→ **Material supplied**:
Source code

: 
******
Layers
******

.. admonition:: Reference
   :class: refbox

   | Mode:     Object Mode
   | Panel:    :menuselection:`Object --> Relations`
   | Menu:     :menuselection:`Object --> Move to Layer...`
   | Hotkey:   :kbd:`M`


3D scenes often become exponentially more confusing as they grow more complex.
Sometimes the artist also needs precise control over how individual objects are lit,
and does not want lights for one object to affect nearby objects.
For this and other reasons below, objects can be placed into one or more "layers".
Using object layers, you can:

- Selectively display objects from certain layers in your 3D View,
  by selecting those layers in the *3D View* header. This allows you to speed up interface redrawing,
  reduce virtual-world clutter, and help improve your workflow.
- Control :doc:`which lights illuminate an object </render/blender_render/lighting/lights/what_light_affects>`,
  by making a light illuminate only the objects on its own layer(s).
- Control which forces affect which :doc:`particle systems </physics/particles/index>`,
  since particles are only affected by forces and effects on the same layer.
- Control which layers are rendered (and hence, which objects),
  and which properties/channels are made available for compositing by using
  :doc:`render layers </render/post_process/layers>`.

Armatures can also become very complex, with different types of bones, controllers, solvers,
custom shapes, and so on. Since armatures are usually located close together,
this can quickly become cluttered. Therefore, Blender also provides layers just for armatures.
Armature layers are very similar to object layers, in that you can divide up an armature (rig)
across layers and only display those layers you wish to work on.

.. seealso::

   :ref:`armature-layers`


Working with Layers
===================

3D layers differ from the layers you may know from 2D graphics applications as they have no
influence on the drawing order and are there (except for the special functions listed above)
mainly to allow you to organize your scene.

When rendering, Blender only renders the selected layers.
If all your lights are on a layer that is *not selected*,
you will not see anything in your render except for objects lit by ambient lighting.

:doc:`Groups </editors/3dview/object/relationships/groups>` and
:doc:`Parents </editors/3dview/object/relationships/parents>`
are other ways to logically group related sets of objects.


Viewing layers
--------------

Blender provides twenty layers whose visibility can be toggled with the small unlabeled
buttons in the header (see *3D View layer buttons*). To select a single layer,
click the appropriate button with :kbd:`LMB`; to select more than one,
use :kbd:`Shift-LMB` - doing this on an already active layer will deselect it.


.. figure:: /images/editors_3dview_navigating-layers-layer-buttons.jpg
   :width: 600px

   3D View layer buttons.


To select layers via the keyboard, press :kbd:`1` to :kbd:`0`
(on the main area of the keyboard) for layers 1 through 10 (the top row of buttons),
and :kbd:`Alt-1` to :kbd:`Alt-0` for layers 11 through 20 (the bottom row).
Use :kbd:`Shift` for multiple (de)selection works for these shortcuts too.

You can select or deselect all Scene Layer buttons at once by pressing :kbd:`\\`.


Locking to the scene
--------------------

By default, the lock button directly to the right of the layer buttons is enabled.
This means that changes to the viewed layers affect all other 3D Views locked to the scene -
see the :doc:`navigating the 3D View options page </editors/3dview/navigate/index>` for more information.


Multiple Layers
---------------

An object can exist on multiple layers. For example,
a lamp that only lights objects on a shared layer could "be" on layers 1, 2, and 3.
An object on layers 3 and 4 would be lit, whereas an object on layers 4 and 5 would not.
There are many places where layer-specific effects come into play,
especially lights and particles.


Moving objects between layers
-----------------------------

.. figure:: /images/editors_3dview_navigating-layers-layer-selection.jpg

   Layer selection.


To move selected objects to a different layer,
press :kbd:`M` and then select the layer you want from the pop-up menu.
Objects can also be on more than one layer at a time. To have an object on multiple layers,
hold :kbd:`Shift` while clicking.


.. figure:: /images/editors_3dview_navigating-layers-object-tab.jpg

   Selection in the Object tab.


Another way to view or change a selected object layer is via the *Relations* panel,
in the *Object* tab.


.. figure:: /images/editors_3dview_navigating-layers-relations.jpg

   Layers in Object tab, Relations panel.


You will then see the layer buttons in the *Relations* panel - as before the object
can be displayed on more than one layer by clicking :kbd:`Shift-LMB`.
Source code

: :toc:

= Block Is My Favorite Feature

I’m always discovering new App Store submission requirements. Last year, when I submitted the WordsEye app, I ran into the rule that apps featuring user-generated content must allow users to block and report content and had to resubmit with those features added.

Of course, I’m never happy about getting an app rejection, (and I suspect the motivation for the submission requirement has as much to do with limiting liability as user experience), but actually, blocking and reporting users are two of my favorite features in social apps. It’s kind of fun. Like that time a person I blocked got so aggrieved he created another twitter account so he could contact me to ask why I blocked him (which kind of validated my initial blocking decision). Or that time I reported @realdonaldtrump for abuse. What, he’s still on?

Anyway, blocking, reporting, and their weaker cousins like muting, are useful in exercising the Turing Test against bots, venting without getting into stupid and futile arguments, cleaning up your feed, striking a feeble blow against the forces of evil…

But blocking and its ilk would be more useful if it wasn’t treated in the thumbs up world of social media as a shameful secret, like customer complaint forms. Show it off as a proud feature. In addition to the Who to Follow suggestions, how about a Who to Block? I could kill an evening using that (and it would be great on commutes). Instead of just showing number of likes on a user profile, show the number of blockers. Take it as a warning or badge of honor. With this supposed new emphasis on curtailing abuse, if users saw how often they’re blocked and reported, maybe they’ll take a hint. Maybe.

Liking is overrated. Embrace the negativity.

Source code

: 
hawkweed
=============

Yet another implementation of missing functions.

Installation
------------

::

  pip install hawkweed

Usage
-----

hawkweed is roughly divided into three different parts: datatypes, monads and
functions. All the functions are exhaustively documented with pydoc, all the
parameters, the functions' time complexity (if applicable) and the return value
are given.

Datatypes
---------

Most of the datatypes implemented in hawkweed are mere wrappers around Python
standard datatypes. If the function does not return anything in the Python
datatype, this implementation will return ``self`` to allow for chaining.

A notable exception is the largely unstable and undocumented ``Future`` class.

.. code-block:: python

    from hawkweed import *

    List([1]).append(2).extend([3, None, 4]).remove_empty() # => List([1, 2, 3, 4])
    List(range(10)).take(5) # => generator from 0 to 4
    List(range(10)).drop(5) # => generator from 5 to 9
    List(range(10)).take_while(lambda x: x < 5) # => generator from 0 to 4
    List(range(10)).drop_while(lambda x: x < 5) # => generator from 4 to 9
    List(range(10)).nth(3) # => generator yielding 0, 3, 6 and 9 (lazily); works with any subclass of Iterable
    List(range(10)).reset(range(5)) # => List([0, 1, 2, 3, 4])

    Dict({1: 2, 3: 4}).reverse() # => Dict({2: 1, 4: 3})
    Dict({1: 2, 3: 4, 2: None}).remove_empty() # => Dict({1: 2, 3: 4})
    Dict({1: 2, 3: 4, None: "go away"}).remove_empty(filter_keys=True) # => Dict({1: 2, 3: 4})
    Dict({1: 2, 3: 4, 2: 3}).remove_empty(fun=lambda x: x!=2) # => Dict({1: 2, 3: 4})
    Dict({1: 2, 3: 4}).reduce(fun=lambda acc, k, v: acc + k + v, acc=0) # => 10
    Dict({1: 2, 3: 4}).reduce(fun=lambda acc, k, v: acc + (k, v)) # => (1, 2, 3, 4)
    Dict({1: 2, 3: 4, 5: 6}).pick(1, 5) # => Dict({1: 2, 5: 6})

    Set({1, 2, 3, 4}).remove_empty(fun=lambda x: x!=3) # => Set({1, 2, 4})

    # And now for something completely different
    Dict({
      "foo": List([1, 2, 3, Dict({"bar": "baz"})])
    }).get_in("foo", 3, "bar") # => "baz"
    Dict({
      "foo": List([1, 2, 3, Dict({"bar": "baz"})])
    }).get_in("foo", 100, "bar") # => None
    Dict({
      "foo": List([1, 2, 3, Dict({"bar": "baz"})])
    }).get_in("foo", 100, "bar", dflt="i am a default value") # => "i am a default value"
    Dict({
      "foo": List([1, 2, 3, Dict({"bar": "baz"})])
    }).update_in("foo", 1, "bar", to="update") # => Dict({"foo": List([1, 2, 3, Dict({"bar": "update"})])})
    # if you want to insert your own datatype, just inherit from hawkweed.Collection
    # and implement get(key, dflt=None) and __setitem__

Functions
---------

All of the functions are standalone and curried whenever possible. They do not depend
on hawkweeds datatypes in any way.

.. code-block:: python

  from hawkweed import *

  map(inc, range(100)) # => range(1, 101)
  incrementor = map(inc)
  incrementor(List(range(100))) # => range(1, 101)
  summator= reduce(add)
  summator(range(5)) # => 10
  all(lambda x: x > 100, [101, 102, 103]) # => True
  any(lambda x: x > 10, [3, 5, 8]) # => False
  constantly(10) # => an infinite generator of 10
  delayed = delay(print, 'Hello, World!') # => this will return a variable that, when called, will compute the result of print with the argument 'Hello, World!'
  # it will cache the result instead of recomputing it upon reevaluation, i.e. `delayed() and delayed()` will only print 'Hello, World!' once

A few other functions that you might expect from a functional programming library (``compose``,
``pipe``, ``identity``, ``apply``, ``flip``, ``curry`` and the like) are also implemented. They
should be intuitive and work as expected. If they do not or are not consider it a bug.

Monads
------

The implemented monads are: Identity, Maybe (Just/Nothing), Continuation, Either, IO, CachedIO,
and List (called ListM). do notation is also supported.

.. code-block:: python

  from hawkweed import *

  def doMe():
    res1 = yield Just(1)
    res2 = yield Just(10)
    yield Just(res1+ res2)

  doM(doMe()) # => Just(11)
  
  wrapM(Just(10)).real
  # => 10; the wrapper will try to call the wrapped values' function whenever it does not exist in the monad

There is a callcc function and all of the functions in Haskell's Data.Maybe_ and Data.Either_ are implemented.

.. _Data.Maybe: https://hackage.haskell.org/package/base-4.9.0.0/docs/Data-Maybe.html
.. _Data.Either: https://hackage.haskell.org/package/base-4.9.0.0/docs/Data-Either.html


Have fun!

→ **Activity**: From the records above, retype only the lines starting at the line that contains "a lamp that" and ending at the line that contains "Layers in Object tab, Relations panel.", both included.

→ **Result of this exercise**:
a lamp that only lights objects on a shared layer could "be" on layers 1, 2, and 3.
An object on layers 3 and 4 would be lit, whereas an object on layers 4 and 5 would not.
There are many places where layer-specific effects come into play,
especially lights and particles.


Moving objects between layers
-----------------------------

.. figure:: /images/editors_3dview_navigating-layers-layer-selection.jpg

   Layer selection.


To move selected objects to a different layer,
press :kbd:`M` and then select the layer you want from the pop-up menu.
Objects can also be on more than one layer at a time. To have an object on multiple layers,
hold :kbd:`Shift` while clicking.


.. figure:: /images/editors_3dview_navigating-layers-object-tab.jpg

   Selection in the Object tab.


Another way to view or change a selected object layer is via the *Relations* panel,
in the *Object* tab.


.. figure:: /images/editors_3dview_navigating-layers-relations.jpg

   Layers in Object tab, Relations panel.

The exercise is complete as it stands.